PASSAGE PROVIDED Start Marker
What is Sicilian Pizza?
Sicilian Pizza Explained: What It Is, How It’s Made & Why You’ll Love It
A thick, square pizza with a crispy oil-fried base, soft airy crumb, and bold sauce-forward toppings — the kind of slice that ruins all other slices for you.
Ask three pizza lovers what makes a Sicilian pizza Sicilian and you’ll get four answers, two arguments, and someone insisting it’s basically focaccia (it sort of is, but don’t tell anyone). The short version: it’s thick, square, oil-crisped on the bottom, pillowy in the middle, and sauced like it means business. The longer version involves Arab-influenced bakers in Palermo, a 19th-century street food called sfincione, a boat full of Sicilian immigrants, and a New York love affair with mozzarella that changed the recipe forever.
This is the full story of what Sicilian pizza is, what makes it different from every other pizza style, why the sauce sometimes goes on top of the cheese, and how to make a properly good one in your home oven without buying a single piece of new equipment. If you’ve ever bitten into a square slice with a crackly base and an inch of soft, airy interior and wondered why your local pizzeria can’t seem to replicate it, this article is for you.
What Is Sicilian Pizza?
Sicilian pizza is a thick-crust, square or rectangular pizza baked in an oiled pan, with a base that gets crispy and almost fried from the oil, and a crumb that stays light and airy inside. In the United States, “Sicilian pizza” usually means a dough over an inch thick, topped with tomato sauce and mozzarella cheese, cut into squares. In Sicily itself, the closest thing is called sfincione — and it’s a different animal entirely.
The defining features are texture and shape. The shape is square because it’s baked in a rectangular pan (a baking sheet works just fine — more on that later). The texture is the magic: crisp underneath thanks to a generous slick of olive oil in the pan, then soft, open, and slightly spongy in the middle thanks to a high-hydration dough and a long, lazy rise. It’s the pizza equivalent of biting through a perfectly toasted crust into fresh bread.
Where Sicilian Pizza Comes From
Sicilian pizza dates back to 19th-century Sicily, where it became a popular dish in the western part of the island and was the everyday pizza of choice until around the 1860s, according to historical records on Sicilian pizza. Before tomatoes were widely available, the dough itself was the star — Sicilian bakers built on flat, focaccia-like breads that traced their lineage to the Greeks (olive oil, grain) and the Arabs (flatbread technique), both of whom shaped Sicilian cuisine over centuries.
PASSAGE PROVIDED End Marker
DATA EXTRACT Start Marker
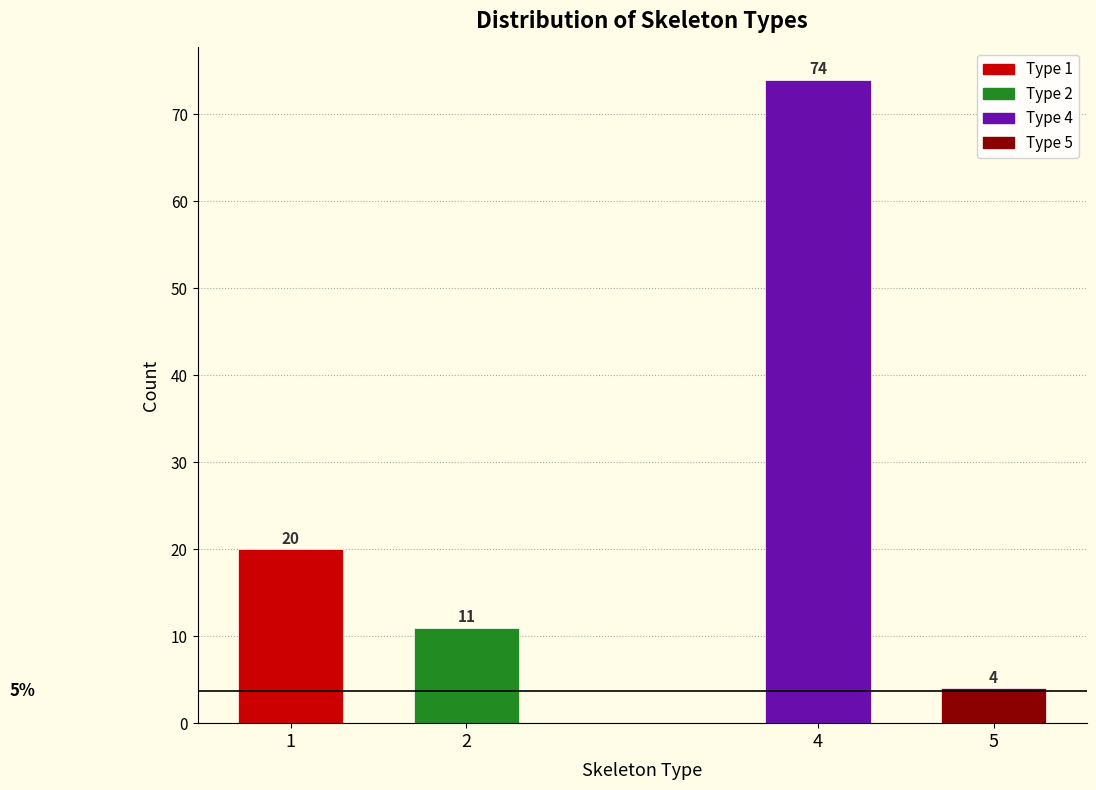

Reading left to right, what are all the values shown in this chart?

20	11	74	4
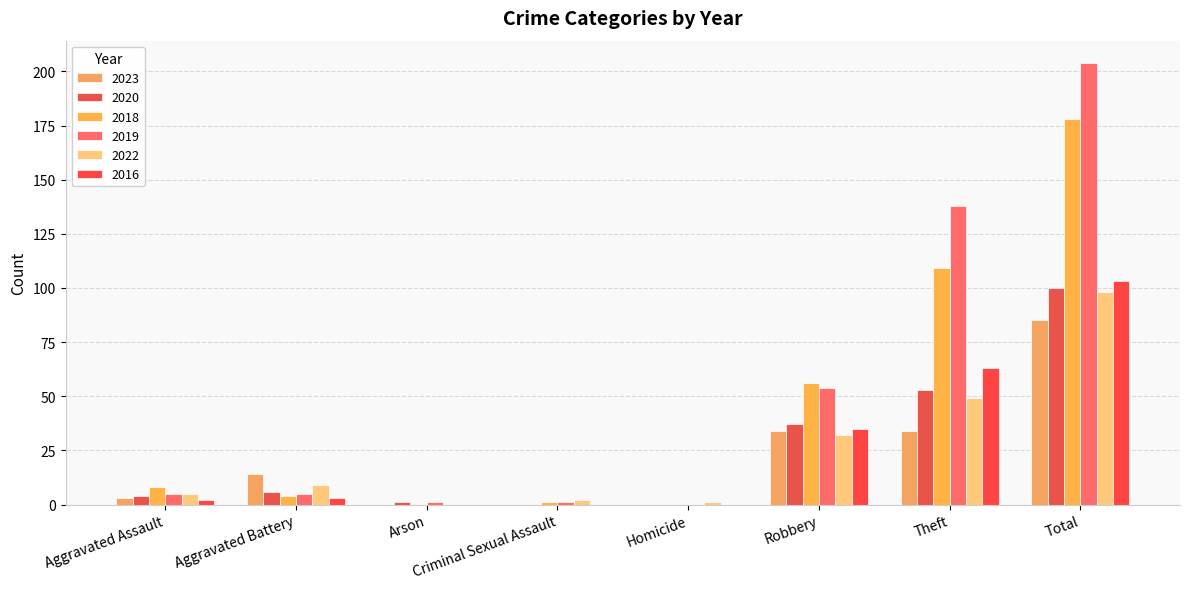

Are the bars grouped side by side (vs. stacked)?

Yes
DATA EXTRACT End Marker
APPLY WHAT YOU READ ::
1) In the Sicilian pizza article, what is the closest thing to Sicilian pizza called in Sicily itself?
2) Pick up the Sicilian pizza article after its final sentence and write the next part.

ANSWERS BELOW ::
1) Sfincione.

2)
Enter Sfincione
The pizza most Americans call “Sicilian” is really descended from sfincione (or sfinciuni in Sicilian dialect) — a Palermo specialty whose name translates loosely to “thick sponge”. A traditional sfincione is rectangular, dressed with tomato sauce, onions, anchovies, oregano, breadcrumbs scattered across the top, and a strong cheese like caciocavallo or pecorino romano. Crucially, there’s no mozzarella. Sicily’s dairy industry was historically sheep- and goat-based, so hard, salty cheeses dominated. Mozzarella simply wasn’t part of the picture.
How It Became “American” Sicilian Pizza
When Sicilian immigrants arrived in the United States in the late 19th and early 20th centuries, they brought sfincione with them. In New York — already humming with cheap, plentiful cow’s milk thanks to upstate New York’s dairy farms — bakers swapped the hard Sicilian cheeses for mozzarella, which was easier to find and considerably less expensive. The result was the slice you now know as Sicilian pizza: square, thick, gooey with mozzarella, with tomato sauce sometimes still cheekily spooned on top of the cheese as a nod to the original. The style spread through Italian-American neighbourhoods in New Jersey, Pennsylvania, Connecticut, Rhode Island, and (eventually) Michigan, where it would mutate one more time into the modern Detroit-style pizza.
5 Traits That Define A Sicilian Pizza
If you’re trying to figure out whether what you’re eating is genuinely Sicilian or just a thick-crust impostor wearing the costume, look for these five signs.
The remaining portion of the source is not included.